Overall, erroneous bank notes worth 2.3 billion Australian dollars, or 1.6 billion U.S. dollars, are now in circulation.
Granted, the mistakes weren’t easy to spot.
All a careless recipient would have noticed would have been, at best, the drawing of Edith Cowan. In 1921, she became Australia’s first female member of Parliament, for which she has been honored on Australian bank notes since 1995.
Her steady presence on Australia’s most frequently distributed note, the 50 (worth about $35 in U.S. currency), hid a more worrisome change in the fine print, however.
To spot it, you would have needed either very good eyes or magnifying glasses.
Okay, let’s zoom in a bit more. (Hint: It’s the second line.)
Yes, that’s correct. The word we’re looking for is “responsibility,” or, as the storied Reserve Bank of Australia has it: “responsibilty.” The mistake is repeated twice on the same bank note.
The words are part of Cowan’s inaugural speech in July 1921, in which she said: “It is a great responsibility to be the only woman here, and I want to emphasise the necessity which exists for other women being here.” (“Emphasise” doesn’t count as a typo; it’s the widely used British spelling of “emphasize,” the U.S. version of the word.)

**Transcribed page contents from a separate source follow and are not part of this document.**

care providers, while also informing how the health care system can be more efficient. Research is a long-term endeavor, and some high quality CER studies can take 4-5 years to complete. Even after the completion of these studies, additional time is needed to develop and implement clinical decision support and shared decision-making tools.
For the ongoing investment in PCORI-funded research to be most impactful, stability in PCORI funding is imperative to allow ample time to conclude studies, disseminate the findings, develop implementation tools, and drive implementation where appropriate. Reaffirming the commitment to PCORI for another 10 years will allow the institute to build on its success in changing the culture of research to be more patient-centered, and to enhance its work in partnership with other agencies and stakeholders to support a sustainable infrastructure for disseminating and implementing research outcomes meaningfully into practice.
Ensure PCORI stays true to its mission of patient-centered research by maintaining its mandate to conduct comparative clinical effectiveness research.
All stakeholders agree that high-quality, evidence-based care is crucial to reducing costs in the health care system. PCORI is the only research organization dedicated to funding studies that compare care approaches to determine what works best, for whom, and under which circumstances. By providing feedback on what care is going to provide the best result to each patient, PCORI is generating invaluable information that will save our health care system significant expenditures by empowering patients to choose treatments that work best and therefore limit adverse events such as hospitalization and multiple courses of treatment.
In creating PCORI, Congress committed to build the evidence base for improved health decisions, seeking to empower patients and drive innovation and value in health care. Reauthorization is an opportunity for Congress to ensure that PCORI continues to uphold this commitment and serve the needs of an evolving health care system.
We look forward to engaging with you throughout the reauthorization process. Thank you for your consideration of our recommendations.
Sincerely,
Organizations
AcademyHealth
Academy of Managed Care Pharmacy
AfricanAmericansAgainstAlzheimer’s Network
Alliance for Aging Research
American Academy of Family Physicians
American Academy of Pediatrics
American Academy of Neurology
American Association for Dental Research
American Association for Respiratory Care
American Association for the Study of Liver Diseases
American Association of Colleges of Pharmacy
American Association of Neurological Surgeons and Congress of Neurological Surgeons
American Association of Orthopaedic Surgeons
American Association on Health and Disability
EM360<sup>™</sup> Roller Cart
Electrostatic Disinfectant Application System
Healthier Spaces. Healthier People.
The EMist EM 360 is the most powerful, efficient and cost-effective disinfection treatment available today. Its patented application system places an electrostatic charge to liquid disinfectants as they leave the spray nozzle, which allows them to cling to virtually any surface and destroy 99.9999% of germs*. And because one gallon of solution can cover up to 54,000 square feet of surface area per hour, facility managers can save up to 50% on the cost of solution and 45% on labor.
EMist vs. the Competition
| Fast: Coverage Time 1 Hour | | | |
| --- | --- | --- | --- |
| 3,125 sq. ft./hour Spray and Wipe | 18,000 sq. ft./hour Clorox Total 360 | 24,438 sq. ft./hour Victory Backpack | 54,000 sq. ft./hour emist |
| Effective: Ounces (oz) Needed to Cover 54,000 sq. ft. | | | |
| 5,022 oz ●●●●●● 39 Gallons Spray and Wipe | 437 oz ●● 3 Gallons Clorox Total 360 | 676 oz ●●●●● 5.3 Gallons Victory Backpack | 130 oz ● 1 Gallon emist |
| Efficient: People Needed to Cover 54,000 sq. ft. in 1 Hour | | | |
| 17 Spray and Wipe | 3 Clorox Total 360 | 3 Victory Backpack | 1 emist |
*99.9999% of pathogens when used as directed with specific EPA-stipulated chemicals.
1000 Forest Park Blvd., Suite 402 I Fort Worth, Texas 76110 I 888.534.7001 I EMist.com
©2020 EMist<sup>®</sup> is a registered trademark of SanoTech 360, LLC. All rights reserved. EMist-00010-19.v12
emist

Compared with other mistakes, the typos are almost certain to secure Australia a spot in the hall of fame of currency blunders that reach back far in history.
When the Bank of Canada started printing bank notes bearing the likeness of Queen Elizabeth II about seven decades ago, for instance, the institution received numerous complaints from readers who thought they had spotted a devil in her hair. In subsequent editions, the queen’s hair was reworked to look less like a portrait from hell.
The queen also caused a currency dispute in Australia once. Amid a debate about the monarchy’s official status and influence in Australia, the government made a U-turn in the 1960s, after proposing to rename the Australian dollar “the royal.” Previous ideas that were skipped reportedly included “the dinkum” and “the boomer.”
While Australia averted disaster, the Philippines faced irreversible embarrassment in 2005, when it was realized that new bank notes misspelled the name of then-President Gloria Macapagal Arroyo.
On the notes, her last name was spelled “Arrovo.”
The notes, authorities said at the time, were still valid, and, in fact, collectors coveted them.
That is less likely in the case of Australia’s erroneous 50-dollar bills, given that there are more notes in circulation than the country of almost 25 million has citizens. Its central bank has announced that the misspelled notes already in circulation will eventually be replaced — even though that might take some time.